Die fraktionslosen Abgeordneten Sibylle Berg und Martin Sonneborn forderten Metsola auf, das Dringlichkeitsverfahren wegen fehlender Zulässigkeit gar nicht erst zur Abstimmung zuzulassen. Ihr Argument: Das Verfahren befinde sich bereits in der zweiten Lesung, in der die Geschäftsordnung ein Eilverfahren schlicht nicht vorsehe. Ein Instrument, das eigentlich der Beschleunigung dienen soll, werde so zu einem Werkzeug zur Beschneidung parlamentarischer Rechte. Zudem sei der Antrag bereits am 1. Juli eingereicht worden – obwohl der Ratsstandpunkt erst einen Tag später offiziell übermittelt wurde.

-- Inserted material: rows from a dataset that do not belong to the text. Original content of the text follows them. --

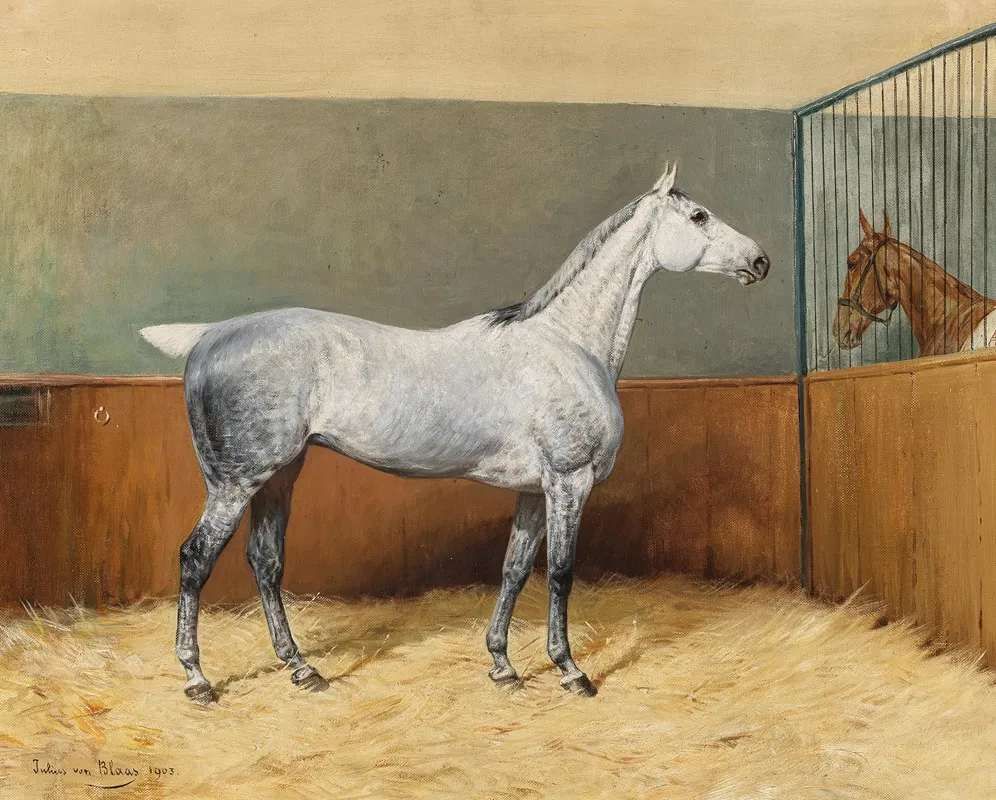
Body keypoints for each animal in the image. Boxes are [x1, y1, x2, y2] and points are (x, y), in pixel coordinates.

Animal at [139, 165, 769, 705]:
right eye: (698, 216)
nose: (760, 261)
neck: (568, 344)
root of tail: (210, 334)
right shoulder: (569, 483)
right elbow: (561, 574)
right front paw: (570, 670)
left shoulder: (533, 492)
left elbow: (514, 570)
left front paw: (503, 666)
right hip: (235, 483)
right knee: (195, 559)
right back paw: (197, 679)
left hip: (279, 476)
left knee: (266, 563)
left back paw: (301, 669)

Und wie reagiert das Establishment auf unbequeme Kritik? Als Sonneborn im Plenum in Straßburg seine Einwände vortrug, wurde sein Mikrofon nach Ablauf seiner auf eine Minute begrenzten Redezeit kurzerhand abgeschaltet. Ein bezeichnendes Bild für den Umgang mit abweichenden Stimmen im vermeintlichen Hort der Demokratie.

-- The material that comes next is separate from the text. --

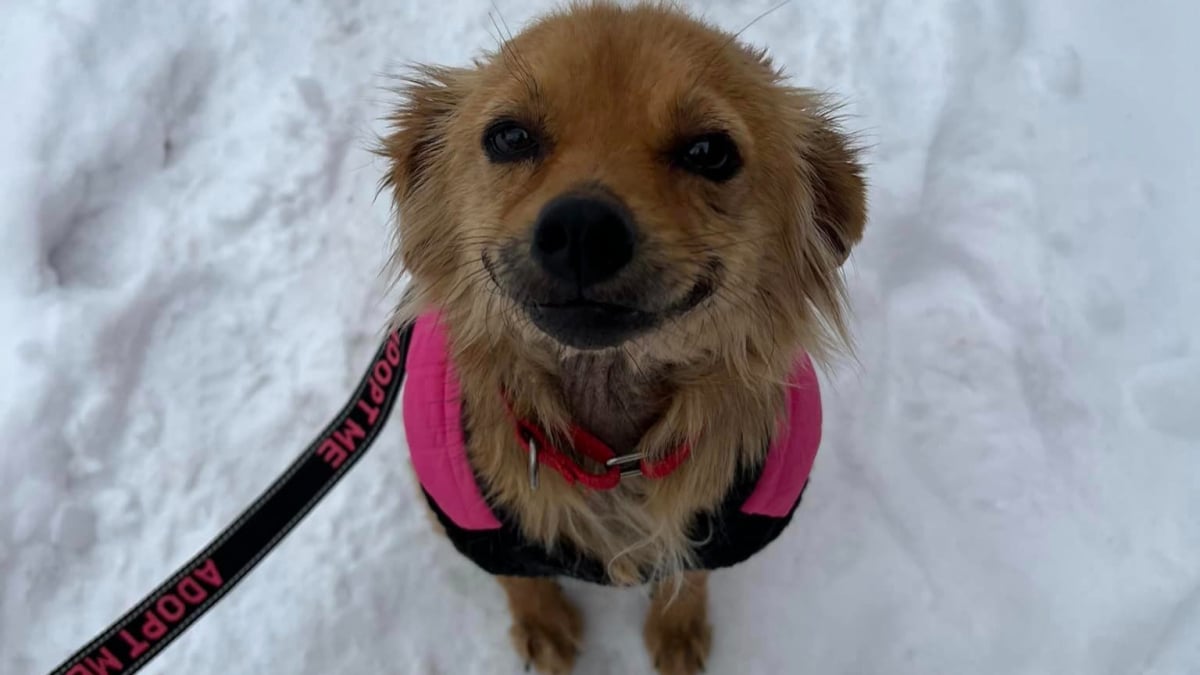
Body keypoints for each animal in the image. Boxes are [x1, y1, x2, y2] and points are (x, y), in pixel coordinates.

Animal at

Die eigentliche Frage bleibt unbeantwortet

Am Donnerstag entscheidet das Parlament. Doch längst geht es um mehr als Kinderschutz oder Datenschutz. Es geht um die Grundsatzfrage, wer eigentlich den Kurs der europäischen Gesetzgebung bestimmt: die gewählten Abgeordneten oder das Verfahren selbst. Wer glaubt, dass ein Staat, der erst einmal die Werkzeuge zur Massenüberwachung geschaffen hat, diese ausschließlich gegen Kinderschänder einsetzen wird, der glaubt vermutlich auch, dass Steuererhöhungen nur vorübergehend sind. Die Geschichte lehrt uns etwas anderes: Einmal etablierte Überwachungsstrukturen wachsen. Sie schrumpfen nie.

Die Gesellschaft für Informatik hat einen Eilantrag beim Bundesverfassungsgericht eingereicht. Es bleibt zu hoffen, dass am Ende die Vernunft und der Respekt vor den Grundrechten siegen – und nicht die Verfahrenstricks jener, die ihre Bürger am liebsten unter einen Generalverdacht stellen würden.

Hinweis der Redaktion: Der vorliegende Beitrag gibt die Meinung unserer Redaktion sowie die uns vorliegenden Informationen wieder und stellt ausdrücklich keine Rechtsberatung dar. Für rechtliche Fragen wenden Sie sich bitte an einen qualifizierten Rechtsanwalt.